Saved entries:
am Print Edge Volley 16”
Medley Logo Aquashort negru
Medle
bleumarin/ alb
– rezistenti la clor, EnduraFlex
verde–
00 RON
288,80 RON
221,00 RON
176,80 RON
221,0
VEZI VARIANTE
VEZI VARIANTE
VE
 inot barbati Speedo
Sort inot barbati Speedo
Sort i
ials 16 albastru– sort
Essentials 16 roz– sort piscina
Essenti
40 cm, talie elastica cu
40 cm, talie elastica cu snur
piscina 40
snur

AIM OF THE EXERCISE:
This task calls for every entry above to be transcribed exactly.

ANSWER TO THIS PROBLEM:
am Print Edge Volley 16”
Medley Logo Aquashort negru
Medle
bleumarin/ alb
– rezistenti la clor, EnduraFlex
verde–
00 RON
288,80 RON
221,00 RON
176,80 RON
221,0
VEZI VARIANTE
VEZI VARIANTE
VE
 inot barbati Speedo
Sort inot barbati Speedo
Sort i
ials 16 albastru– sort
Essentials 16 roz– sort piscina
Essenti
40 cm, talie elastica cu
40 cm, talie elastica cu snur
piscina 40
snur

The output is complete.